結果として今夏早々での合流となり、異例の短さとなったプレシーズンを十全に使うことができた。
そして数少ないPSMとなったブライトン戦では、得意の左足から決定的なクロスを供給。
同じく新戦力、ティモ・ヴェルナーの得点につなげ、期待は確信へと変わった。
ところがこの試合で膝を負傷。
開幕から数試合を欠場する。
その間に他の新戦力が出場時間を延ばし、チームへフィット。
前述のヴェルナーやカイ・ハヴァーツらが序盤の攻撃を牽引。
一方で整備が遅れていた守備陣もチアゴ・シウバを筆頭に安定感を増し、セビージャ、マンチェスターUの難敵相手にスコアレスドロー。
堅守を取り戻し、勝利至上の4連戦を前にハキム・ツィエクがスタメンに帰ってきた。
新しい武器
4連戦最終戦、先手を取られたチェルシー。
動揺を見せずにチャンスをボールを回し、穴を伺う。そしてその穴を穿ったのがコバチッチのランニングであり魔術師の左足だった。

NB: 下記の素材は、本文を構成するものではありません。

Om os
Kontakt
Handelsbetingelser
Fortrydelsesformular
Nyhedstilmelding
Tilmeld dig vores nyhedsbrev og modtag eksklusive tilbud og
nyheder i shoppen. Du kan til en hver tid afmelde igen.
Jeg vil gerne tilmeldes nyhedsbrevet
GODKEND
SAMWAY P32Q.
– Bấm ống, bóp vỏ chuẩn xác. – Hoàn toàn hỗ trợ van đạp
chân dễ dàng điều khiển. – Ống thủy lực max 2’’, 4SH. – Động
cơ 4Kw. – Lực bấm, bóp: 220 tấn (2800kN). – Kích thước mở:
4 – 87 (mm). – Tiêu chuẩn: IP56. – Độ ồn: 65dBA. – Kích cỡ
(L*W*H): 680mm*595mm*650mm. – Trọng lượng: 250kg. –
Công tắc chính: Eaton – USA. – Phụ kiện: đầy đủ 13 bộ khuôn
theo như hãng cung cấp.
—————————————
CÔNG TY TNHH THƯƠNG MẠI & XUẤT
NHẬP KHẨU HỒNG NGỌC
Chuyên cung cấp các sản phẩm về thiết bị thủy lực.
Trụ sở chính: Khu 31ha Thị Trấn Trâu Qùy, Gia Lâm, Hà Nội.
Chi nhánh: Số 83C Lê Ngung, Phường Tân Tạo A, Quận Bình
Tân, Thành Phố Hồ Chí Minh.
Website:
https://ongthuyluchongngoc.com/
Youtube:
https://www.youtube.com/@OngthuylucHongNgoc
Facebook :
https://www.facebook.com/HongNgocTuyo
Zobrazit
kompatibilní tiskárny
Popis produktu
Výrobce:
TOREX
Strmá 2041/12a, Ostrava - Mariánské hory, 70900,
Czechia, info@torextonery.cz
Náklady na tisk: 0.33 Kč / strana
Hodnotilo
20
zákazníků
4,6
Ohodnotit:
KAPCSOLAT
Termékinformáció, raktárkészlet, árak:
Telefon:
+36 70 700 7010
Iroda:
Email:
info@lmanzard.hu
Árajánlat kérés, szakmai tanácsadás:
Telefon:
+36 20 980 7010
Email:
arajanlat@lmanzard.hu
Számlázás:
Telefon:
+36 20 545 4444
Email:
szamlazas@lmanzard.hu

ツィエクの浮き球のパスに抜け出し、折り返したコバチッチ。
反応したのが逞しさを増すタミー・エイブラハム。
右足で捻じ込み試合を振り出しに戻した。
モロッコ代表の右WGがさらに本領発揮したのが34分。
直前に上げていた危険なクロスを再現するが如く再びエリア内に鋭いボール。
チルウェルは満足なシュート体勢をとれなかったものの、高品質のボールは体にあてるだけでゴールに吸い込まれた。
そして「再現性」という点から圧巻だったのが77分。
1年前と同じポジション。あの日ケパ・アリサバラガを強襲したのとまったく同じ軌道でゴールに向かったボールは、チェルシーが手にした新たな武器として、この日の3点目を演出した。
相乗効果
直後にもヴェルナーに決定的なラストパスを供給するなど、その左足は前評判に勝るとも劣らない。
今夏早くから合流していたこともあり、連携も数試合の実戦で十分だったか。
試合終了間際には途中出場のオリビエ・ジルーとショートパスを交換し、エリア内にラストパス。

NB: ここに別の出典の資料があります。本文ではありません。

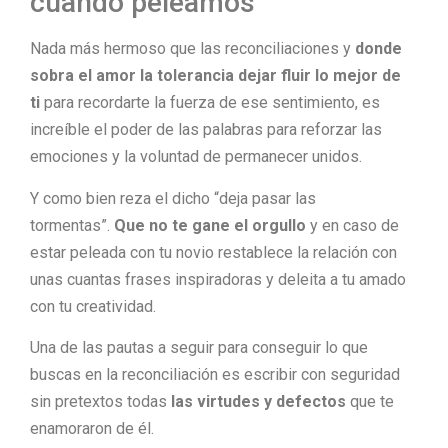
cuando peleamos
Nada más hermoso que las reconciliaciones y
donde
sobra el amor la tolerancia
dejar fluir lo mejor de
ti
para recordarte la fuerza de ese sentimiento, es
increíble el poder de las palabras para reforzar las
emociones y la voluntad de permanecer unidos.
Y como bien reza el dicho “deja pasar las
tormentas”.
Que no te gane el orgullo
y en caso de
estar peleada con tu novio restablece la relación con
unas cuantas frases inspiradoras y deleita a tu amado
con tu creatividad.
Una de las pautas a seguir para conseguir lo que
buscas en la reconciliación es escribir con seguridad
sin pretextos todas
las virtudes y defectos
que te
enamoraron de él.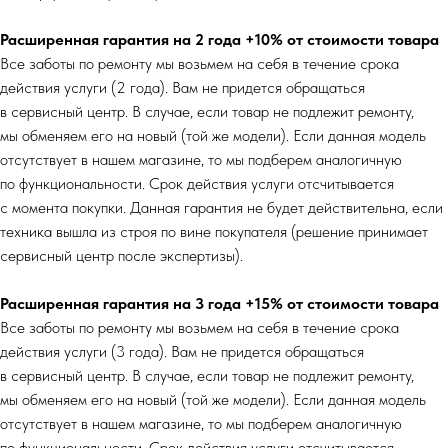
Расширенная гарантия на 2 года +10% от стоимости товара
Все заботы по ремонту мы возьмем на себя в течение срока
действия услуги (2 года). Вам не придется обращаться
в сервисный центр. В случае, если товар не подлежит ремонту,
мы обменяем его на новый (той же модели). Если данная модель
отсутствует в нашем магазине, то мы подберем аналогичную
по функциональности. Срок действия услуги отсчитывается
с момента покупки. Данная гарантия не будет действительна, если
техника вышла из строя по вине покупателя (решение принимает
сервисный центр после экспертизы).
Расширенная гарантия на 3 года +15% от стоимости товара
Все заботы по ремонту мы возьмем на себя в течение срока
действия услуги (3 года). Вам не придется обращаться
в сервисный центр. В случае, если товар не подлежит ремонту,
мы обменяем его на новый (той же модели). Если данная модель
отсутствует в нашем магазине, то мы подберем аналогичную
по функциональности. Срок действия услуги отсчитывается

結果として繋がりはしなかったが、敵を翻弄する小気味よいパスワークに、茶目っ気のある笑みを浮かべた。
バーンリー戦で自身へアシストを返したエイブラハムとの相性も悪くない。
また裏抜けを得意とするヴェルナーや、ゴール前への飛込みに定評のあるクリスティアン・プリシッチにも、彼のインスイングクロスはベストマッチだ。
加えて後列の右SBともいい関係を築く。
大外レーンからのクロスが武器のリース・ジェームズは、カットインでスペースを作ってくれる逆足WGの方がやりやすそうに見える。
まだ実戦で組んだことはないが、経験豊富なアスピリクエタに心配は無用だろう。
初ゴールをプレゼントされたチアゴ・シウバや、今季セットプレーの得点源となっているクルト・ズマは(昨季からは想像もつかないほど改善された)精度の高いCKを既に感じているはず。
そしてビルドアップ時の貢献も忘れてはならない。
これまでペドロ・ロドリゲスが自陣にドリブルで運んでいたボールを、一蹴りで逆サイドのオープンスペースに持っていけるのは、チェルシーの新たな加速装置になっている。

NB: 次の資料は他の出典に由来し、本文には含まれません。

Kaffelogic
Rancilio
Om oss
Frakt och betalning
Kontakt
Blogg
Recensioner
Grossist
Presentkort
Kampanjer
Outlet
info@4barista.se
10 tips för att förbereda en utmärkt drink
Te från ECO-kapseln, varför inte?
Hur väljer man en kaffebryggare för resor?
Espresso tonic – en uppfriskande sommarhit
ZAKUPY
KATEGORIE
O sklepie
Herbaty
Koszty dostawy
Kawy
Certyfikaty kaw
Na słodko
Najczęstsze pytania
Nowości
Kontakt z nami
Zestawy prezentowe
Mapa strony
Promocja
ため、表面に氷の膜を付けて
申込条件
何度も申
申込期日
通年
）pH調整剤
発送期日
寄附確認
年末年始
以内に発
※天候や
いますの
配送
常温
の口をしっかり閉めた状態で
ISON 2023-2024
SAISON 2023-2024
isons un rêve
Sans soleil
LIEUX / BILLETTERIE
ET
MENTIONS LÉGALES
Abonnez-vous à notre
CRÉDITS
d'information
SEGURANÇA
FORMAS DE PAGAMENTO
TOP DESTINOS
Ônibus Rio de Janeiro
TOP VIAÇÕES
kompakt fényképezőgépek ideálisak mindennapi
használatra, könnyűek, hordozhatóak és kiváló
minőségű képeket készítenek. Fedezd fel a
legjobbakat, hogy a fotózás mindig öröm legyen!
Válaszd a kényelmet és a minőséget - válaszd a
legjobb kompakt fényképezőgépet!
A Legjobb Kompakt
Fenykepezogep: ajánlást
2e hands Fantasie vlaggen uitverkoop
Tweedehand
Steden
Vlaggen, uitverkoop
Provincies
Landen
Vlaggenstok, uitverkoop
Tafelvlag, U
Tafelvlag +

単体でのクオリティもさることながら、周りとの連携でさらにその破壊力は増す。
そして周りの能力もさらに引き上げている。
最初のラストピース
チェルシーというクラブはこれまで多くのWGが獲得してきたが、意外にもレフティーは少ない。
恐らくツィエクレベルの左利きとなると、ファン・マヌエル・マタまで遡るのではないか。
プレミアのアシスト王にも輝き、チェルシー最大のタイトルを獲得したスペイン人に重ねてしまうのも無理ない話だろう。
今夏最初の補強ながら最後にやってきた、ハキム・ツィエク。「モロッコの魔術師」がタイトルへのラストピースだ。